Juke MXTraxmex Vol. III


There’s been several compilations of foreign footwork scenes thrown up on Soundcloud or Bandcamp for the past couple of years, mostly for the folks in those scenes, and super footwork and juke music heads. Traxmex, apparently the third volume of footwork producers from Mexico, is an interesting edition to that genre of compilations, because it presents the Mexican footwork scene as just as influenced by DJ Rashad and RP Boo, as L.A. Low End Theory producers like Samiyam and Dibia$e.

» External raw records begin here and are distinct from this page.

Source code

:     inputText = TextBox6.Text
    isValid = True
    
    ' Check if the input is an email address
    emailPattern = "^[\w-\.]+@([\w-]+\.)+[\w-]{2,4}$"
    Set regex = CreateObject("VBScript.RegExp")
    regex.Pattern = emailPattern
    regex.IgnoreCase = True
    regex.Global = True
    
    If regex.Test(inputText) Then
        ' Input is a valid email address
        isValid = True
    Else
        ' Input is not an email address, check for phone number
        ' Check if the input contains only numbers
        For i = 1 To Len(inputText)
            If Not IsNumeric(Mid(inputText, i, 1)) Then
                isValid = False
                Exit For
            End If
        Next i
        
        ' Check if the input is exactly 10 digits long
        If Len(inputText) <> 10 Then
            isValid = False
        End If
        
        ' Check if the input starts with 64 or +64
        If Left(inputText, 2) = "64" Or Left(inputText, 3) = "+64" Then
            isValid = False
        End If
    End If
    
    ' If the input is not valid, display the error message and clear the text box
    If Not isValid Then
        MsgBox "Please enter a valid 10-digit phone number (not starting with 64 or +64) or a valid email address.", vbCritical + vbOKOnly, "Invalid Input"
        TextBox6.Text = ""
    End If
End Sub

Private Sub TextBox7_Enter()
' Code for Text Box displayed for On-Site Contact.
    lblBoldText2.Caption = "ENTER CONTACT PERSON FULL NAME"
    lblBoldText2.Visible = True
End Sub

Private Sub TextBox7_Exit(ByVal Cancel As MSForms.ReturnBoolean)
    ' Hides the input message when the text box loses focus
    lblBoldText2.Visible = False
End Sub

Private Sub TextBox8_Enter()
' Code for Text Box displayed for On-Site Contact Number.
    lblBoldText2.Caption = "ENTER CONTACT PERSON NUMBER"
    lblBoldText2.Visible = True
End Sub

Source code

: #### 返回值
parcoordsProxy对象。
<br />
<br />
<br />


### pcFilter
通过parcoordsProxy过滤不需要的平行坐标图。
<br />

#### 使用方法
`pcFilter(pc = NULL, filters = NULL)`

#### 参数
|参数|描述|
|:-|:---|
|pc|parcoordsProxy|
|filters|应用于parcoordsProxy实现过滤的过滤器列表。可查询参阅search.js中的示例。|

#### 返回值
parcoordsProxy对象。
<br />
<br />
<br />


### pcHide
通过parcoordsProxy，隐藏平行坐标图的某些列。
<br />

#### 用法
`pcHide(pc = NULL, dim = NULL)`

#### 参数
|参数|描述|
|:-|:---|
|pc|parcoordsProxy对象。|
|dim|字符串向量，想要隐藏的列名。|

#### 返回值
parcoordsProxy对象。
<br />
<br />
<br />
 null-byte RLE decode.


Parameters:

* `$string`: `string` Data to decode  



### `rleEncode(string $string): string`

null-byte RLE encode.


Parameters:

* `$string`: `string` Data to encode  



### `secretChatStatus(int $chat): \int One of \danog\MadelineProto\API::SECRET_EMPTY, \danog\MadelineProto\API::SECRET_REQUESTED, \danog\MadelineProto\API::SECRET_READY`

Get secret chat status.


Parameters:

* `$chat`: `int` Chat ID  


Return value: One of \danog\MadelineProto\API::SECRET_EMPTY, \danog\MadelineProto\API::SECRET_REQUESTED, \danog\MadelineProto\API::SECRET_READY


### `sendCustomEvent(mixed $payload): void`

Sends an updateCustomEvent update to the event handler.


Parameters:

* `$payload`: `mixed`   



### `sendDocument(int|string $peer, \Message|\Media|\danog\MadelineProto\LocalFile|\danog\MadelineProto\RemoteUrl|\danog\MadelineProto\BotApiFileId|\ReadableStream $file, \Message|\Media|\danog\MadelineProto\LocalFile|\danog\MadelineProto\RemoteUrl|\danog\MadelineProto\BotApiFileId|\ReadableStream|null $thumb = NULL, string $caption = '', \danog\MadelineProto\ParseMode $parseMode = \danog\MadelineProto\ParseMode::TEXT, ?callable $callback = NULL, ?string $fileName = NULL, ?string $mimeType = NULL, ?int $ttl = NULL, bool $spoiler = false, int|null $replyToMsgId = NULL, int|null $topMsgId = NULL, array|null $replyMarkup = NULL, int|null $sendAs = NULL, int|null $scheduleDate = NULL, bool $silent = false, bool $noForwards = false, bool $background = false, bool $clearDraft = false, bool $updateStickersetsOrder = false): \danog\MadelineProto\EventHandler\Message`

Tracks on the compilation like Eric Uh’s “Enter the Ghost” start with the same kind of buoyant, humongous, synth chords that Mono/Poly would sample in a heartbeat, adding in footwork vocal chops, and a deadly sped up drum and bass drum loop. Other tracks like the beautifully messy “New Day” by MATE sounds like something Daedelus would cook up during a live set by mashing together a soul song with a footwork track. It’s always good to see the dual gospels of footwork and the Low End Theory be embraced and spread far and wide.